#### [記述課題]
下に掲げる化学調味料MSGに関する本文を、最後の文の後から書き継いでください。

#### [読解用本文]
◇ ◇ ◇
化学調味料の主材料であるMSGの正式な名称はL−グルタミン酸ナトリウム。サトウキビの粗糖を発効させたグルタミン酸というたんぱく質にナトリウムを結合させた物質だ。制作チームは、新年特集として放送した「化学調味料MSG」の回で、新しい提案をした。「MSGの選択権を客に持たせよう」というキャンペーンだ。オーナーが出す食べ物には、MSGをまったく使わない代わり、テーブルに調味料容器を置き、客らが自らの選択で入れる案だ。100ヶ所弱の飲食店に提案し、かろうじて1ヶ所から承諾を取り付けた。全国の飲食店の99%が化学調味料を使っていながら、それを明らかにすることを嫌った。客の反応はさまざまだった。「知りながら入れることはできない」という人から、「食べ物はやはり化学調味料が入ってこそおいしくなる」という人にいたるまで…。それだけ化学調味料をめぐる賛否両論が熱い。

MSGが人体に及ぼす影響は、科学的には裏付けられなかった。食品添加物に関する権威ある国際機関である食品添加物専門家委員会(JECFA)は1987年以降続けて「(MSGに関しては)今のところ、科学的に人体に有害だという証拠を見つけることができない」という意見を固守している。韓国の食品医薬品安全庁も、「グルタミン酸は、たんぱく質の一種」という立場を取っている。鯖や桃が一部の特異体質の人に対し、アレルギーを起こすからといって有害食品ではないように、MSGも同じだという。
◇ ◇ ◇
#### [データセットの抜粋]

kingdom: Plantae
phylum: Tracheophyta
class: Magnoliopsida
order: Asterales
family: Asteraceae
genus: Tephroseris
◇ ◇ ◇
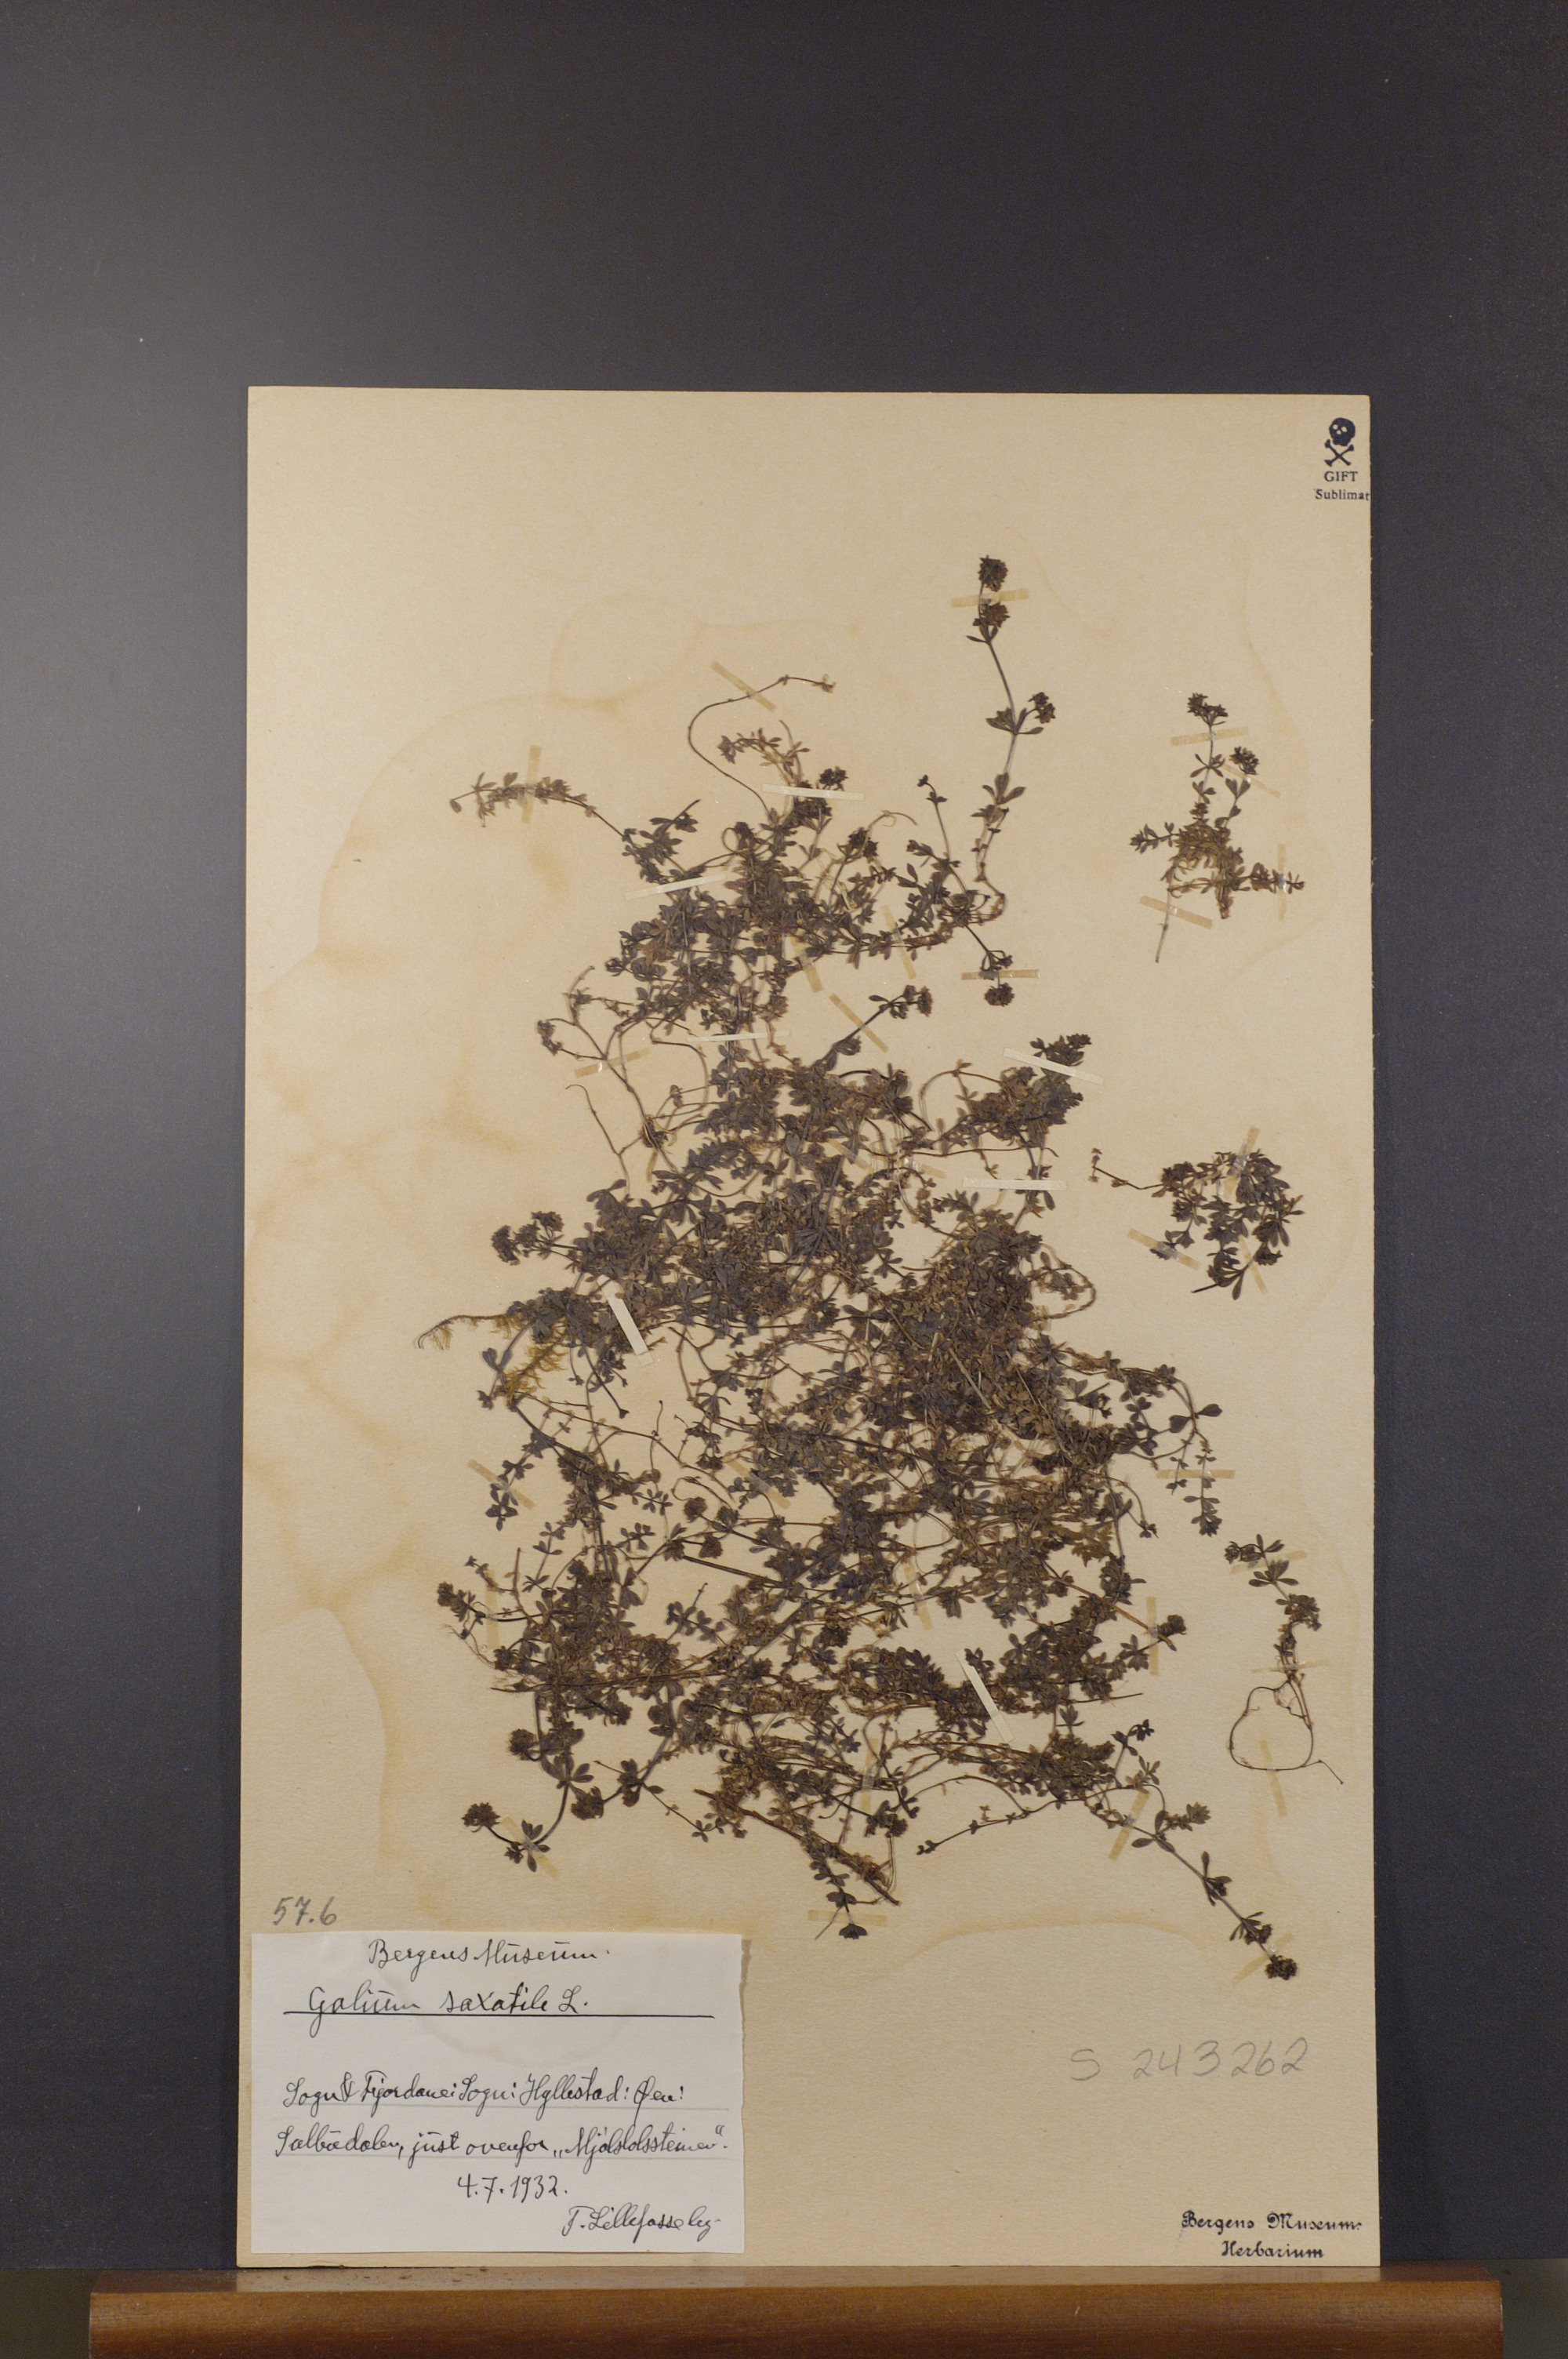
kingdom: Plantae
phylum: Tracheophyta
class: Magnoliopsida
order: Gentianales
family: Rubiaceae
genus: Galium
◇ ◇ ◇
#### [課題の解答]
しかし、化学調味料の弊害を体で体験したという人たちが多く、議論が後を絶たない。実際、食品Xファイルの制作チームの実験に参加した人たちも、MSGを摂取して消化不良や吐き気を催した。国際消費者連盟や国内環境運動連合は今も、化学調味料追放キャンペーンを行っている。MSGは、食べ物の本来の味を歪曲させる。MSGが入れば、新鮮な食材と時間の経った食材とを見分けることができず、やや甘みのあるMSGの味に覆われて食材本来の味を失ってしまう。韓国は世界でもMSGの使用量が多いほうだが、これを隠すのも問題だ。10年の国別のMSG使用量は、欧州が0.2グラム、北米が0.6グラムなのに比べ、韓国は1.9グラムに上っている。

零細自営業者らが大半を占めている飲食店のオーナーらに対し、何が何でもMSGを入れてはならないと強制することはできない。ソルロンタン(牛の骨などを入れて煮込んだ汁)一杯で5000ウォンを受け取りながら、化学調味料を使わず、天然調味料だけで味を出すのは現実的に難しいところがある。消費者らもよい食べ物を食べるためには、それだけの費用がかかることを認める必要がある。結局、MSGを使わせないことはできないが、消費者が知った上で選ぶことが理にかなった代案だ。